Crossing back to the podium, slip of paper in hand, Violet intones, “Molly Hooper.”
John’s immediately filled with relief—no one he knows—but shame washes it away as soon as Molly steps up to the podium. He didn’t know her by name, but he recognizes her when he sees her. Molly Hooper can’t be more than fourteen. She’s the daughter of the healer and nearly drowning in her dress, which upon closer examination is one of her father’s old shirts, belted at the waist. She mounts the stage with as much dignity as she can muster, but still glances over her shoulder a couple of times for a glimpse at her family. A poor mouse of a girl.
The crowd’s murmurs sound like the buzzing of angry bees. No one likes seeing someone so young sent into the arena. But Violet pays them no heed, ushering Molly forward. Although the girl’s trying her best, she’s on the verge of tears.
“There she is,” Violet says, smoothing Molly’s shirt-dress over her shoulders. “The female tribute for District 7, Molly Hooper. Unless there are any volunteers?” She looks out at the crowd, but no one steps up. Even when the tribute’s so small and miserable looking, every girl’s thinking that she’s just glad it wasn’t her, or her sister, or her friend. John knows that, and he averts his eyes so that he doesn’t have to see Molly screwing up her face, trying not to cry. The burden of collective guilt settles on the shoulders of District 7 even as the crowd dutifully applauds for her.

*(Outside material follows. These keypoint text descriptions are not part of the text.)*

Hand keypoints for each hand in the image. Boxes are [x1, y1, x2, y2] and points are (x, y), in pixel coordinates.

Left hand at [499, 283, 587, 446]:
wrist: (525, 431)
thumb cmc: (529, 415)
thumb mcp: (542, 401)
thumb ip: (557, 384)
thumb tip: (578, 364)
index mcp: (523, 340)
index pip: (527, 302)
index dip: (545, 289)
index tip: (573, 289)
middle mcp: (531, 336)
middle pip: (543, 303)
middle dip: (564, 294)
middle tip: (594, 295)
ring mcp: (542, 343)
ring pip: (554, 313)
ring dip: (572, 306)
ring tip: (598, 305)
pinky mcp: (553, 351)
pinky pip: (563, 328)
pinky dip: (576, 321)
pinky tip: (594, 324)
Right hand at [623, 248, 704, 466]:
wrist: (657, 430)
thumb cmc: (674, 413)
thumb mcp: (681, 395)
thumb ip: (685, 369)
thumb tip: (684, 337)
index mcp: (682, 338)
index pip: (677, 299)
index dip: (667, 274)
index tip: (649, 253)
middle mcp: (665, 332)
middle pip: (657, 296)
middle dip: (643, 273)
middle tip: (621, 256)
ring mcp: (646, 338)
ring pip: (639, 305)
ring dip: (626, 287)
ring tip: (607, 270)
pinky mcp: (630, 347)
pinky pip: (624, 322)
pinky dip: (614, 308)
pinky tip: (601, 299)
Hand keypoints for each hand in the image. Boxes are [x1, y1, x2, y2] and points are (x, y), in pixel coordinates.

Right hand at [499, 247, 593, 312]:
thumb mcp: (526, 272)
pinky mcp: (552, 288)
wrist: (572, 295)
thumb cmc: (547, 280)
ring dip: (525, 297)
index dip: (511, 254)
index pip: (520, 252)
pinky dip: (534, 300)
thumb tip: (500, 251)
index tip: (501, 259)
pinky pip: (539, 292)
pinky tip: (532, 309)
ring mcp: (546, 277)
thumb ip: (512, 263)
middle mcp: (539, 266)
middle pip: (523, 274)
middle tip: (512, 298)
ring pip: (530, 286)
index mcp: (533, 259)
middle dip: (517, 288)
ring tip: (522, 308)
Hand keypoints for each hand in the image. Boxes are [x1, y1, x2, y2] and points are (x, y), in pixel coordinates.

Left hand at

This is the Capitol’s most powerful weapon, that guilt, the knowledge that families have to just stand by as their children plucked right out of their hands. But what could they do? John wonders miserably. What could any of them do? Storm the stage? Take her back? No, they’re live on camera—the Capitol would be upon them in the blink of an eye.

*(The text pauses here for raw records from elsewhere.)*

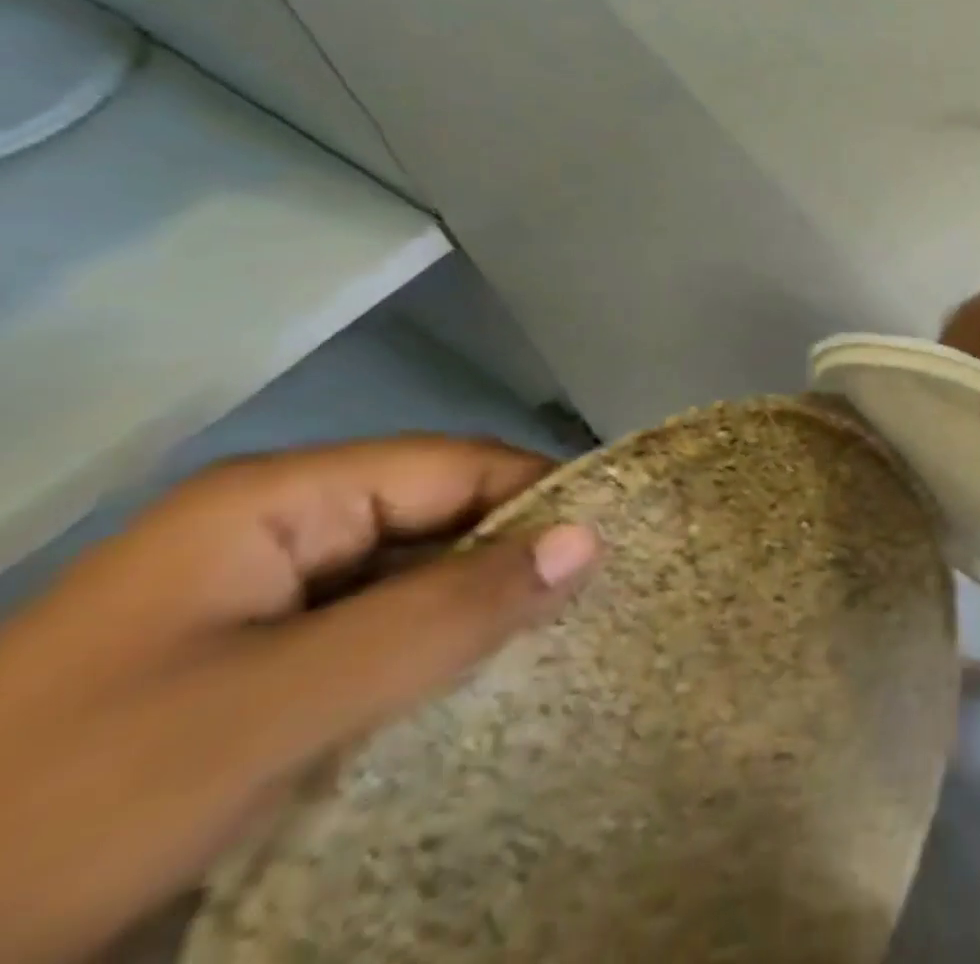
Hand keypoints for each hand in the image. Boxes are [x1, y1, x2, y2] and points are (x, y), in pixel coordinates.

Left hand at [0, 437, 598, 963]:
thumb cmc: (72, 802)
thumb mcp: (278, 707)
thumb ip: (443, 616)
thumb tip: (590, 540)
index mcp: (279, 499)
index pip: (457, 466)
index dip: (542, 497)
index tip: (619, 548)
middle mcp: (276, 527)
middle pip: (436, 517)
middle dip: (515, 559)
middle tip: (600, 610)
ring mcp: (257, 597)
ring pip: (409, 578)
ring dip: (475, 612)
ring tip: (561, 648)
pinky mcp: (248, 663)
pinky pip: (371, 634)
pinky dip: (428, 655)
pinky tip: (473, 692)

“And now for the boys,” Violet cries, almost maniacally determined to remain cheerful. Her purple claw scrambles around in the other glass ball, and John doesn’t know what he’s thinking. Sometimes, it’s hard to tell. He’s thinks he might be hoping they don’t pick someone young again, and after that he’s hoping it’s not one of his friends. Mike would be awful in the Games. Some of the boys from the lumberyard might fare all right, but they all have families to help support, and if they don’t come back it’d be a great loss.
John’s not thinking of himself. He could go off to the Games and lose and everyone else would go on just fine. His only family is taken care of. His friends would manage. He doesn’t want to die—he doesn’t want it to be him, make no mistake, but if it were…
But it won’t be. Nothing happens to him.
And maybe that’s why it’s such a shock when Violet calls his name.